W M Dankner et al. Medicine (Baltimore). 1993 Jan.

Abstract

We have presented 73 patients (48 adults and 25 children) with microbiologically documented M. bovis infections identified over the 12-year period from 1980 through 1991. Epidemiologic investigation of these patients revealed that the majority (80%) were of Hispanic origin. The non-Hispanic patients either had traveled extensively outside the United States, were born in the United States during its endemic period or in other countries with endemic bovine tuberculosis, or were exposed to a close relative with a positive PPD and known exposure to M. bovis. For Hispanic patients, the presence of reactivation disease in adults and primary disease in children indicate that this mycobacterium remains endemic in Mexican beef and dairy herds, a position supported by United States monitoring of Mexican cattle transferred across the border.
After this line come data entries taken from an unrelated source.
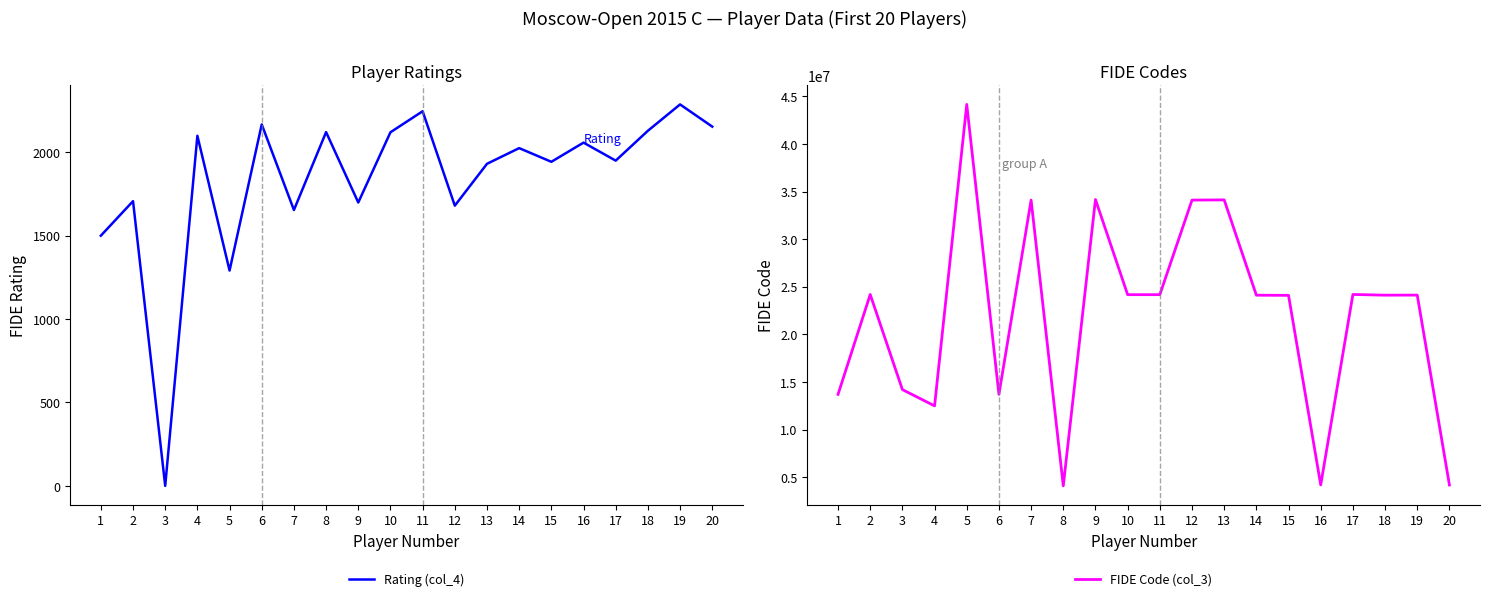

The value of Rating (col_4) at 13 is 2918. True or false?

False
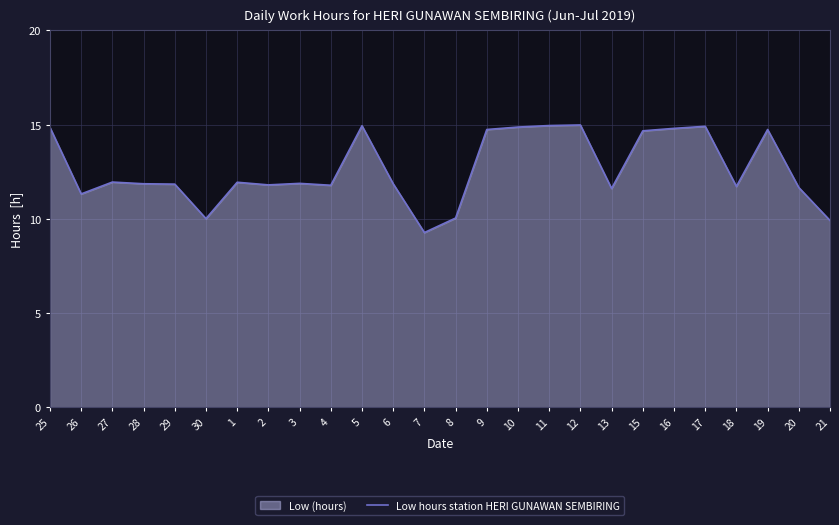

What is the value of the 5th point from the left?

11.8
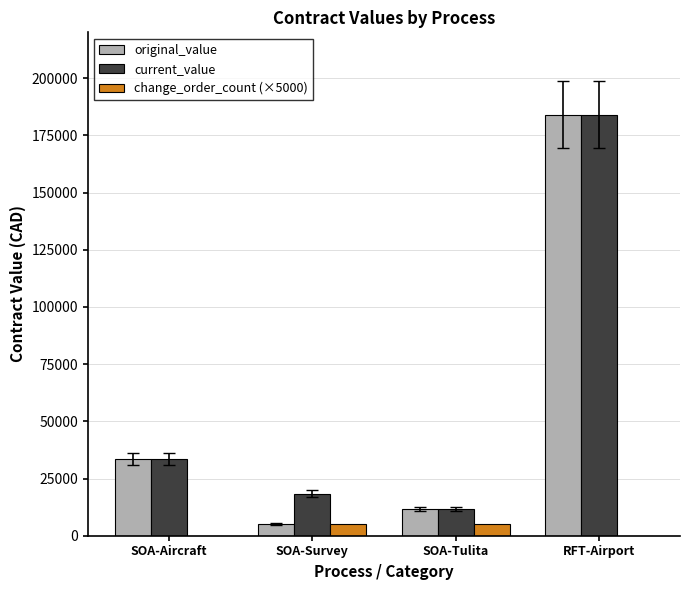

Which series has the largest total across all categories?

current_value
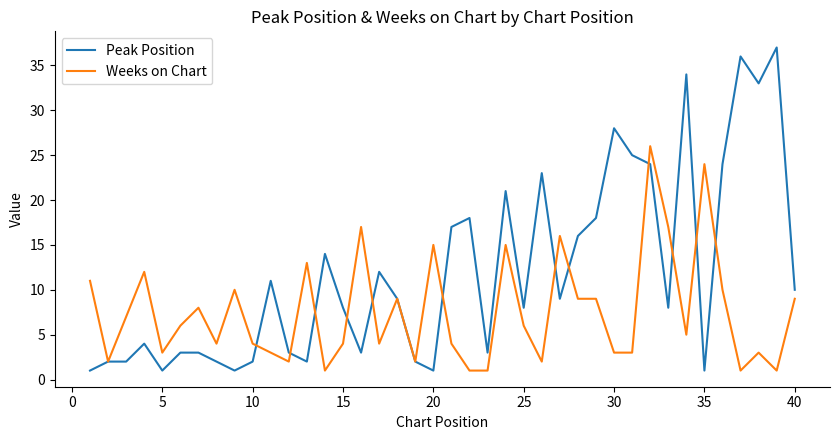

List the series in order of their peak value, lowest first.

Weeks on Chart, Peak Position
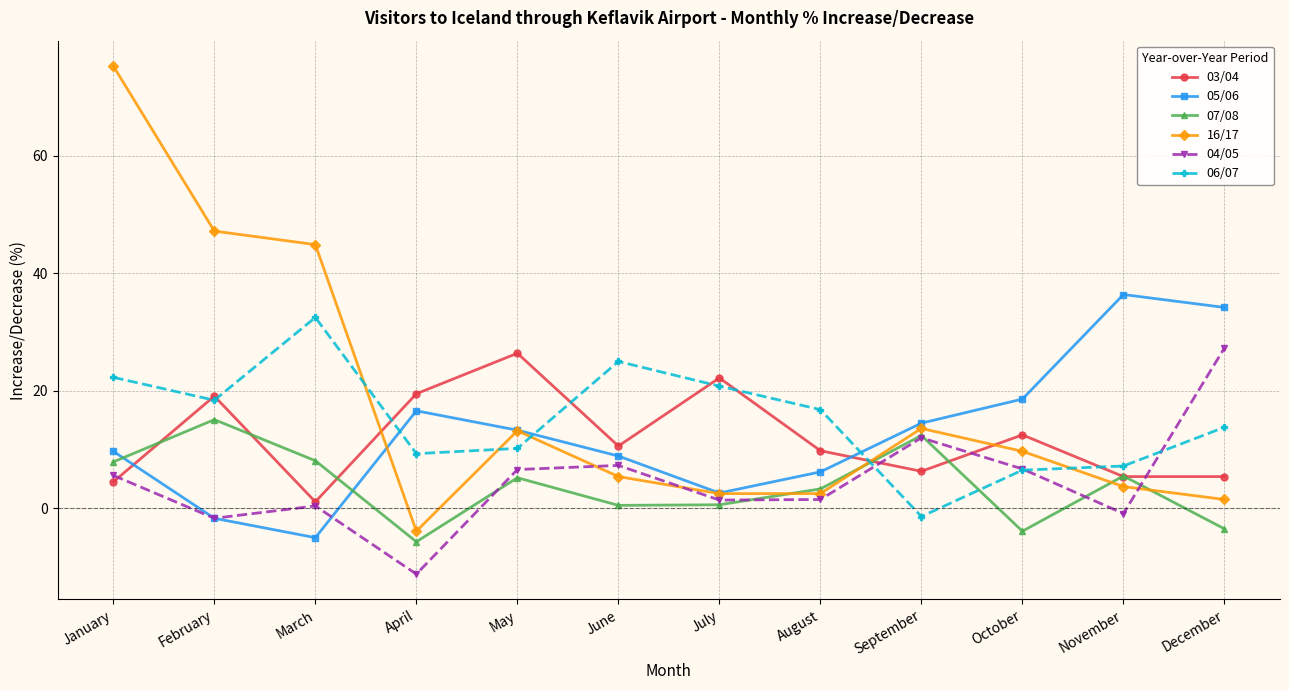

How many lines are shown in the chart?

6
Our review of the historical and contemporary efforts to eradicate this animal and human pathogen from the livestock industry in the United States and abroad shows that the implementation of similar methods could be effective in Mexico. The detailed presentations of selected patients and summaries of the clinical manifestations in the remainder of our 73 patients reveal striking similarities to historical accounts and to more contemporary studies of reactivated disease in England. Although M. bovis infections are still expressed predominantly in extrapulmonary sites (cervical and mesenteric nodes, the peritoneum, and the GU tract), as many as 50% of adult patients will present only with pulmonary disease. Underlying immunosuppressive disorders were particularly prominent in adults with extrapulmonary disease. For example, HIV positive patients accounted for 12 of 48 adults and 1 adolescent patient in our series. Overall, M. bovis infections accounted for almost 3% of all tuberculous disease reported in San Diego County during the study period. The intrinsic resistance of M. bovis to PZA could threaten the response of patients with bovine tuberculosis to the short-course chemotherapeutic regimens now recommended by the CDC and the American Thoracic Society. We strongly recommend continued surveillance for this forgotten pathogen because the importation of Mexican cattle, the migration of Hispanic immigrants from border areas to the United States interior, and the persistence of extrapulmonary disease in immunocompetent and HIV-infected United States citizens assure its persistence in this country.